**Source text**
++++++
After whitelisting, run a quick test from Spur to confirm connectivity:

<Steps>
  <Step title="Create or open a test">
    Navigate to any existing test or create a new one that targets the environment behind your firewall.
  </Step>

  <Step title="Run the test">
    Execute the test. If the first step (navigating to your URL) completes successfully, whitelisting is working.
  </Step>

  <Step title="Troubleshoot if needed">
    If the test fails with a timeout or connection error:

    * Confirm the correct IPs are whitelisted
    * Check that the allowed ports match your application (443, 80, or a custom port)
    * Verify there are no additional layers (VPN, WAF, CDN) that also require allowlisting
  </Step>
</Steps>

<Tip>
  If your infrastructure uses a Web Application Firewall (WAF) in addition to network-level rules, you may need to add Spur's IPs to both the WAF allowlist and your firewall rules.
++++++
**Records supplied**
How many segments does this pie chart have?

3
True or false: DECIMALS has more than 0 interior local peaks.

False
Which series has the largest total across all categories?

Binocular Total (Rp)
++++++
**Requirement 1**
Answer these questions from the whitelisting instructions:
(a) What outcome shows that whitelisting is working?
(b) Which ports are named as possibilities for the application?
(c) Where may Spur's IPs need to be added when a Web Application Firewall is used alongside network-level rules?
**Requirement 2**
Retype the stretch of the whitelisting instructions from "After whitelisting, run" through "whitelisting is working.".
The data comes from a source unrelated to the whitelisting instructions.

**Exercise answer 1**
(a) The first step of the test (navigating to your URL) completes successfully.
(b) 443, 80, or a custom port.
(c) To both the WAF allowlist and the firewall rules.

**Exercise answer 2**
After whitelisting, run a quick test from Spur to confirm connectivity:

<Steps>
  <Step title="Create or open a test">
    Navigate to any existing test or create a new one that targets the environment behind your firewall.
  </Step>

  <Step title="Run the test">
    Execute the test. If the first step (navigating to your URL) completes successfully, whitelisting is working.